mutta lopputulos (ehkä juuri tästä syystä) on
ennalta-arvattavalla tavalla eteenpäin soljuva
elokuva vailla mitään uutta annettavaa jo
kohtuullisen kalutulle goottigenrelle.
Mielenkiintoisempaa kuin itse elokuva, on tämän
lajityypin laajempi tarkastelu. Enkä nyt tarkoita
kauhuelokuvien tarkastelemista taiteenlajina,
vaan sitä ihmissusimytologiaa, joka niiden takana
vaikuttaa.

________________________

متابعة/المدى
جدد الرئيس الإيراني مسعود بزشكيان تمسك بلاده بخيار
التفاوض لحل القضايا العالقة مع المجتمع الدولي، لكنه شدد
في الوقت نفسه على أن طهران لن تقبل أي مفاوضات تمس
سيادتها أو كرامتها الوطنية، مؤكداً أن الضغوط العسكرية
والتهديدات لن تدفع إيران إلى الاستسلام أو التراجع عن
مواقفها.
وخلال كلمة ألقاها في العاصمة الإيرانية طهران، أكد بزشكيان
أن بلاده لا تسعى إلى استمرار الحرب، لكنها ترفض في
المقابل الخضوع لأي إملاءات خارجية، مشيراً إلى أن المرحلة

________________________

What the task asks
Copy out everything above, from the line containing "mutta lopputulos (ehkä juuri tästä syystä) on" down to the line containing "lajityypin laajempi tarkastelu.", including both of those lines.

Reply to the task
mutta lopputulos (ehkä juuri tästä syystä) on
ennalta-arvattavalla tavalla eteenpäin soljuva
elokuva vailla mitään uutta annettavaa jo
kohtuullisen kalutulle goottigenrelle.
Mielenkiintoisempaa kuin itse elokuva, on tämän
lajityypin laajempi tarkastelu. Enkä nyt tarkoita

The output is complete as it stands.